_Source text_

It was early in the morning and the tony suburb was waking up to its day. Young parents rushed to get their little ones into the car, headed for nursery school, leaving behind their designer homes and lush gardens. The morning joggers finished their running quota for the day, decked out in their latest-fashion athletic gear. At the bus stops, children waited to get picked up for school, while their parents made their way into work in the big city. Within an hour the suburb would be emptied of most of its residents. An ancient view could be seen in the surrounding hills and valley around. Dozens of bicycles and baby carriages remained unlocked in front of the houses; there are no thieves here.
Good morning, Netiv Ha’avot. As early as last year, the state informed the High Court of Justice that it intended to legalize this outpost (too). The land here is privately owned, formerly the property of the Mussa family from the village of El Khader.
Whoever imagines the outposts in the West Bank as a handful of trailers perched atop a bald mountain, or a group of settlers with long sidelocks and piercing gazes, is invited to tour Outpost Country, version 2012. Out of a total of about 100 such outposts, there are a few that look like the height of bourgeois life.

_Problem requirements_
Keep writing the piece about the Netiv Ha'avot outpost, starting right after its last sentence.

_Supplied data_
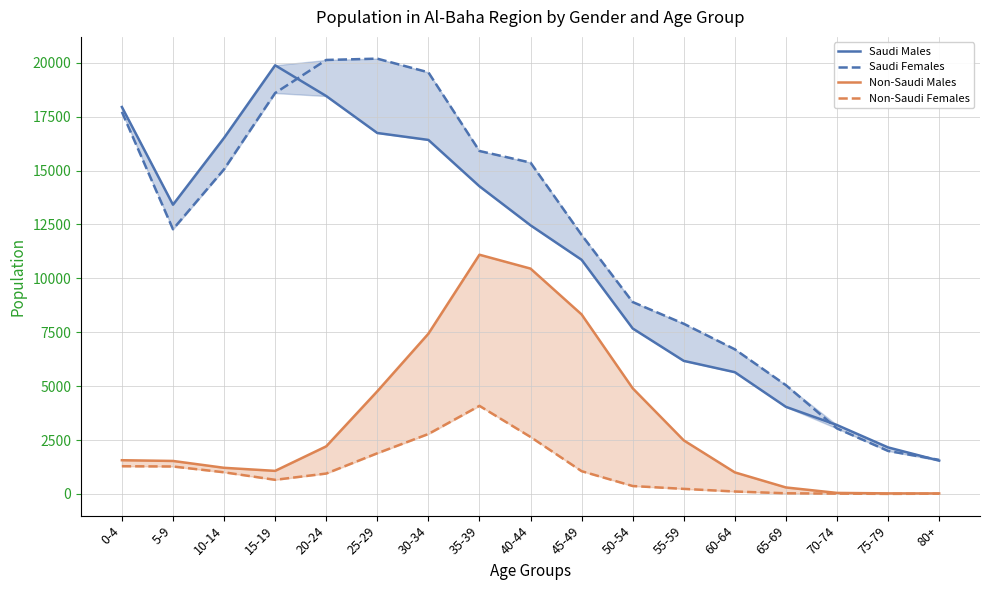

In Saudi Females, how many points are lower than both neighbors (excluding endpoints)?

1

_Result_
“Settlers here made the real estate deal of their lives,” says Dror Etkes, the man who has made his name monitoring settlements, who is sitting in his jeep. Gush Etzion is the heart of the new “consensus” in Israel. This, of course, they will never evacuate, as any kindergartener can tell you. Neve Daniel to the north, Betar Illit to the northwest, Rosh Tzurim to the west, Alon Shvut to the south, Efrat to the east, and Migdal Oz to the southeast.
We cross through the legal settlement of Elazar, surrounded by the remnants of Palestinian farms, vineyards and olive groves, and turn to the outpost Netiv Ha’avot. On the spot where until two years ago Elazar’s chicken coops stood, what’s being called the “chicken coop neighborhood” has already gone up, with dozens of identical two-story houses, a design called the Israeli “cottage.” Construction on it began two weeks before the start of the famous freeze of 2009-1010.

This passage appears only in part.